» SELECTED PASSAGE
Sustainable use of space

I was visiting Vienna and the Committee for Peaceful Use of Outer Space (COPUOS) a few weeks ago. Here’s a talk I gave at a dinner hosted by Her Excellency, Ambassador of Finland in Austria, Pirkko Hämäläinen.

In the early 1600, the water in the island of Manhattan came mainly from a pond called the Collect Pond. As the population grew, Collect Pond was increasingly used, and gradually it became unusable. It was full of garbage and human waste. The New Yorkers started to haul water from Brooklyn, however, that was not enough. Towards the early 1800, there was a water crisis. Fires burned out of control, there were cholera epidemics killing thousands of people. The City decided to give all rights of supplying water to a company, which was more interested in getting money than delivering water. By 1820, the City realised they had to build a public water supply system. In 1842, the first waters were supplied. The people celebrated the event by parades. The supply of clean water formed the basis of the growth of the city that we see today.

» PROMPT A
Identify each line of the entries that contains the word "with".
The entries that come after the passage are unrelated to it.

» DATA TO PROCESS

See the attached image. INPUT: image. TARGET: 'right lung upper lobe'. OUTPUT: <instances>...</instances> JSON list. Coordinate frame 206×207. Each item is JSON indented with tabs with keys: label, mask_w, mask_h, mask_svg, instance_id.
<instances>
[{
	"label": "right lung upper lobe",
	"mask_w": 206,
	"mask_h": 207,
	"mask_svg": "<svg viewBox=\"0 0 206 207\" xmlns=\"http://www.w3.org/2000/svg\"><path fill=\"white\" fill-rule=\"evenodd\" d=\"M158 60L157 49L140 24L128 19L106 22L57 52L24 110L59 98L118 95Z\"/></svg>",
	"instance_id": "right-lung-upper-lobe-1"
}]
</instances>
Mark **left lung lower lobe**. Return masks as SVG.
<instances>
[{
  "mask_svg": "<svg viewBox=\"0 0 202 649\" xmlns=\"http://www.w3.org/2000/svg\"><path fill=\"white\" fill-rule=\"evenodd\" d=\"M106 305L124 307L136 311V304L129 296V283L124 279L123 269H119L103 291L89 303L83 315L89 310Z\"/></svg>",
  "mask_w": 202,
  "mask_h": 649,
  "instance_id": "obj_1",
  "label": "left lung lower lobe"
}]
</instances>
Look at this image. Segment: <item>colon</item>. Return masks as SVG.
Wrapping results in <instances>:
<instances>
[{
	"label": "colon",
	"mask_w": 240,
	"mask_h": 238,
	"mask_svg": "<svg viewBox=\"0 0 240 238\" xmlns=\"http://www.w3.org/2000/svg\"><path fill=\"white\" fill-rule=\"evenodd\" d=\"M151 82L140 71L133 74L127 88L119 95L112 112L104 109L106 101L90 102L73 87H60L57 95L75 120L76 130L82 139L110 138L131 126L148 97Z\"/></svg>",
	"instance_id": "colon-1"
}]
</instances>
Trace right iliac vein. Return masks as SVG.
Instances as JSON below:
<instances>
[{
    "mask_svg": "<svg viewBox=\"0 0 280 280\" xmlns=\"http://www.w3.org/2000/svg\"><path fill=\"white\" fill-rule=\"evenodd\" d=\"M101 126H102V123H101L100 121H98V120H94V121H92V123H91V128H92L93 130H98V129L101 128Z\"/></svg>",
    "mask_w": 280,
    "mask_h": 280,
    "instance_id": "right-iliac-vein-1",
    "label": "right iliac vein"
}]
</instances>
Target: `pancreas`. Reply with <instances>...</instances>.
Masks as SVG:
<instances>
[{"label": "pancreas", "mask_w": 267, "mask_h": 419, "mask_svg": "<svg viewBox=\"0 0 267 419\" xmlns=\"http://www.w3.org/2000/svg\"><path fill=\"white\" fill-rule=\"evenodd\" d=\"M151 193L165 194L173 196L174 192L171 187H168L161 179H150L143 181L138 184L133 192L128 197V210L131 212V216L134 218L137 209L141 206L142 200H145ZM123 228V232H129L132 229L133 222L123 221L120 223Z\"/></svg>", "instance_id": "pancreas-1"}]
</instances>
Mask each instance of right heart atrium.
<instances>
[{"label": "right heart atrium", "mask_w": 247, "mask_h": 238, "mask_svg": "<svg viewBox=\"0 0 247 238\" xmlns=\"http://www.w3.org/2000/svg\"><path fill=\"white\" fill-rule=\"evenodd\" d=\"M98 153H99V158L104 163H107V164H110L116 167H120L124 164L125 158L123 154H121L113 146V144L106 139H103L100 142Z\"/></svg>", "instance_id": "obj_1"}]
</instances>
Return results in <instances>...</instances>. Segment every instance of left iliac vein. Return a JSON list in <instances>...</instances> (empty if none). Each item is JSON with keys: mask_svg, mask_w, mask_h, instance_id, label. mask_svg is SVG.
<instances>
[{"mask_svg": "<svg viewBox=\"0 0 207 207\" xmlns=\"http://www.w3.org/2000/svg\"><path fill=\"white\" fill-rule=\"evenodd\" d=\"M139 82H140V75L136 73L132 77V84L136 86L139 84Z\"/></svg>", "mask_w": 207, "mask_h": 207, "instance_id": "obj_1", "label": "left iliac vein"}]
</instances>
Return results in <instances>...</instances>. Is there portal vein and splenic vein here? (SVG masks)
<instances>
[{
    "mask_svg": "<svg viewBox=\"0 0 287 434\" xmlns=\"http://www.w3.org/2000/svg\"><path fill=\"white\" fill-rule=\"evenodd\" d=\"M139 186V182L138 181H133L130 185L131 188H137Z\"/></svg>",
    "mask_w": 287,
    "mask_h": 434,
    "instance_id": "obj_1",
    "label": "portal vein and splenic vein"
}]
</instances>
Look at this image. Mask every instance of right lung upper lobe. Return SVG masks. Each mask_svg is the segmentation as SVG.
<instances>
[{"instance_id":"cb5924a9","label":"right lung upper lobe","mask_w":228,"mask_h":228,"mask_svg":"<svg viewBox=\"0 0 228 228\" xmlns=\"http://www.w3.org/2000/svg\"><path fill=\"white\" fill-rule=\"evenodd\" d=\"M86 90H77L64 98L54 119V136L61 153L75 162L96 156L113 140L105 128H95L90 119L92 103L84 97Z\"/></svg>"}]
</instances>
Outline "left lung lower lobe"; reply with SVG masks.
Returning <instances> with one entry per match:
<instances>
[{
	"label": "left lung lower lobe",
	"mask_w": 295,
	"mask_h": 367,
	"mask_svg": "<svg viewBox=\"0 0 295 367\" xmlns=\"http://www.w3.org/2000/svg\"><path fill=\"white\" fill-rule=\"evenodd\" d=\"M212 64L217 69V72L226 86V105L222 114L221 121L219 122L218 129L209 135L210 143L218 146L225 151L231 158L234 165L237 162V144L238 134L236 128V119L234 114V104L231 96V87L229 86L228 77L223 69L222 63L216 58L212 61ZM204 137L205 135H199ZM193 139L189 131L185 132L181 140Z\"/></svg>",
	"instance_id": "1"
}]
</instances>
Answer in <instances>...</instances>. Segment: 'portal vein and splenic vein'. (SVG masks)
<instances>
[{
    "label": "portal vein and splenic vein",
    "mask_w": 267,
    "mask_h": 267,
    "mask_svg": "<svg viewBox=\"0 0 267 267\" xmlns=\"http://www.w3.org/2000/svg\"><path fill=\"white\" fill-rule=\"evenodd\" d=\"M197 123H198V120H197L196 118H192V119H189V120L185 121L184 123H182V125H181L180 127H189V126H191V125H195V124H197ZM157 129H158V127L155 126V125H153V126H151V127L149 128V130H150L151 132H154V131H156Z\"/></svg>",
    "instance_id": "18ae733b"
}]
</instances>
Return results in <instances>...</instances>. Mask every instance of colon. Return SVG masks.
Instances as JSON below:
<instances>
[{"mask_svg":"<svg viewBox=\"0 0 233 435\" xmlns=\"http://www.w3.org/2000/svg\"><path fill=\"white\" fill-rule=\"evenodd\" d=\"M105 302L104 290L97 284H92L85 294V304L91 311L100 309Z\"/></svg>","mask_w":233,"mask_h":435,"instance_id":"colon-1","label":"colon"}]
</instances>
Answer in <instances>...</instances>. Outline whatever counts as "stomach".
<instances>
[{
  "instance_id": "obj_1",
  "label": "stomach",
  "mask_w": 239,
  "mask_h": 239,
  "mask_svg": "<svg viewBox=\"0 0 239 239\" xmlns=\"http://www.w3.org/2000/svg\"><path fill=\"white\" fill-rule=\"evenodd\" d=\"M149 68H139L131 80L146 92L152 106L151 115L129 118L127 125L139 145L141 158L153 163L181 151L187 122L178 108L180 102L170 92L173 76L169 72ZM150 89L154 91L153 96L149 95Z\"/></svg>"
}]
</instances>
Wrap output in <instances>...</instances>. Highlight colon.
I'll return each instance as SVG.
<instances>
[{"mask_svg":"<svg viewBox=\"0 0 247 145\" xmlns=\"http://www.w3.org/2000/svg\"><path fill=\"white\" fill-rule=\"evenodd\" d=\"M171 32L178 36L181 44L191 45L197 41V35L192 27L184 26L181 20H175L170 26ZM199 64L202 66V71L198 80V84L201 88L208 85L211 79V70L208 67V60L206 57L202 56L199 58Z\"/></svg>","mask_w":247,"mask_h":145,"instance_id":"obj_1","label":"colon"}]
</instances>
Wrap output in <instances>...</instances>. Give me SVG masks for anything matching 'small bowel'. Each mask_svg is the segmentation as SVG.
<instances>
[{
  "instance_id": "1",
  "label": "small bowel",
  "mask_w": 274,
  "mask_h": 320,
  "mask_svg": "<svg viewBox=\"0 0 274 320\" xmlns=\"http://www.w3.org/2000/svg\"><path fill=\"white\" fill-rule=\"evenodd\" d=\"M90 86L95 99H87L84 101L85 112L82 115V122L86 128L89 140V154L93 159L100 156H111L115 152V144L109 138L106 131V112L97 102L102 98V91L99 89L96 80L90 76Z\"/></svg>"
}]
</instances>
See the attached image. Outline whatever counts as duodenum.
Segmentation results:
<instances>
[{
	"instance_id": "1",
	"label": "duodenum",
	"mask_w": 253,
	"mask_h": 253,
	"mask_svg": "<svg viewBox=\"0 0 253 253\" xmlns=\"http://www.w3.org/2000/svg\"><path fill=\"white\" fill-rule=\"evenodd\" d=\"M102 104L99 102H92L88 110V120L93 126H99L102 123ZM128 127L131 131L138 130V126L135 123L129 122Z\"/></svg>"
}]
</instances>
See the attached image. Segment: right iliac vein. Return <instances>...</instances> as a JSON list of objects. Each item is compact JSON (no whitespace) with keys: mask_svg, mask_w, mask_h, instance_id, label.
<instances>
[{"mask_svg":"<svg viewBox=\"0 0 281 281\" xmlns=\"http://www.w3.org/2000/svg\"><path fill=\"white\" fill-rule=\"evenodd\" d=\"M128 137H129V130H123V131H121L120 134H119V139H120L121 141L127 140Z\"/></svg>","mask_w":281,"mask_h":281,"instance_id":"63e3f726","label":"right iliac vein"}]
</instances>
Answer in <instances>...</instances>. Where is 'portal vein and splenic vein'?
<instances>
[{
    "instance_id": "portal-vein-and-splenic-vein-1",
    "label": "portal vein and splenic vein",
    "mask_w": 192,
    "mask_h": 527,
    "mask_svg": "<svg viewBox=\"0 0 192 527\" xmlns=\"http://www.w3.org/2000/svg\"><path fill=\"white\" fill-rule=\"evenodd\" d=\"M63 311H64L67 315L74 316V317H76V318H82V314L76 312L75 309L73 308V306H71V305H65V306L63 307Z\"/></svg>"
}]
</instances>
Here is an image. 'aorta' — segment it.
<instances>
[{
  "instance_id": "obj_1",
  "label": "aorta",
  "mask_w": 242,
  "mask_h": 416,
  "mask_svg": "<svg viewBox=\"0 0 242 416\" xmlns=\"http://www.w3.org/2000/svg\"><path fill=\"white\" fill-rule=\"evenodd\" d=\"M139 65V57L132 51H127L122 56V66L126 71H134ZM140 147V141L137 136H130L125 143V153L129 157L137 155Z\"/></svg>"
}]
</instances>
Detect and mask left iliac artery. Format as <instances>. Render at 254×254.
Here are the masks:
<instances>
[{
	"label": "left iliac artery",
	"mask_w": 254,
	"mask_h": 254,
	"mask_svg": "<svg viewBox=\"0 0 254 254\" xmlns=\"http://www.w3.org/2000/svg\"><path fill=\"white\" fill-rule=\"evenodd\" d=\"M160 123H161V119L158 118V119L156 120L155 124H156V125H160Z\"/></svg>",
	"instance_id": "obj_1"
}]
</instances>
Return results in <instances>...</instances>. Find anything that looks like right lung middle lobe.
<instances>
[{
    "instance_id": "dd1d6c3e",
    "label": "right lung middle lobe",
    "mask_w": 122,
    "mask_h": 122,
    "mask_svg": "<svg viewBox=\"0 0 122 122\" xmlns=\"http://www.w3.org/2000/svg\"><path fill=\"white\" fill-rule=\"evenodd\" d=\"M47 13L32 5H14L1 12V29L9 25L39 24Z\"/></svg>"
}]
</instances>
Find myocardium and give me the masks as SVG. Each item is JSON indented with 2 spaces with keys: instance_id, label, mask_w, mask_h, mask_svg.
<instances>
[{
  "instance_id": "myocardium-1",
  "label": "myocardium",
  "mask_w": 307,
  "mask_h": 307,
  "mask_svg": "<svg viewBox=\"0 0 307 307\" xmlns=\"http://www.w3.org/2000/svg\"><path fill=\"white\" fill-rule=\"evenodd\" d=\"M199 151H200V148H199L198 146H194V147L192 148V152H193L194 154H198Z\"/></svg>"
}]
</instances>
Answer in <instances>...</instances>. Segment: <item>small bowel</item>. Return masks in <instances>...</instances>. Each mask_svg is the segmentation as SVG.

» PROMPT B
According to the passage, in what year were the first waters of the public supply system delivered?

» TASK OUTPUT A
See the attached image. INPUT: image. TARGET: 'right lung upper lobe'. OUTPUT: <instances>...</instances> JSON list. Coordinate frame 206×207. Each item is JSON indented with tabs with keys: label, mask_w, mask_h, mask_svg, instance_id.
Target: `pancreas`. Reply with <instances>...</instances>.
Return results in <instances>...</instances>. Segment every instance of left iliac vein. Return a JSON list in <instances>...</instances> (empty if none). Each item is JSON with keys: mask_svg, mask_w, mask_h, instance_id, label. mask_svg is SVG.
Outline "left lung lower lobe"; reply with SVG masks.
Returning <instances> with one entry per match:
See the attached image. Segment: right iliac vein. Return <instances>...</instances> as a JSON list of objects. Each item is compact JSON (no whitespace) with keys: mask_svg, mask_w, mask_h, instance_id, label.
Find myocardium and give me the masks as SVG. Each item is JSON indented with 2 spaces with keys: instance_id, label, mask_w, mask_h, mask_svg.

» TASK OUTPUT B
1842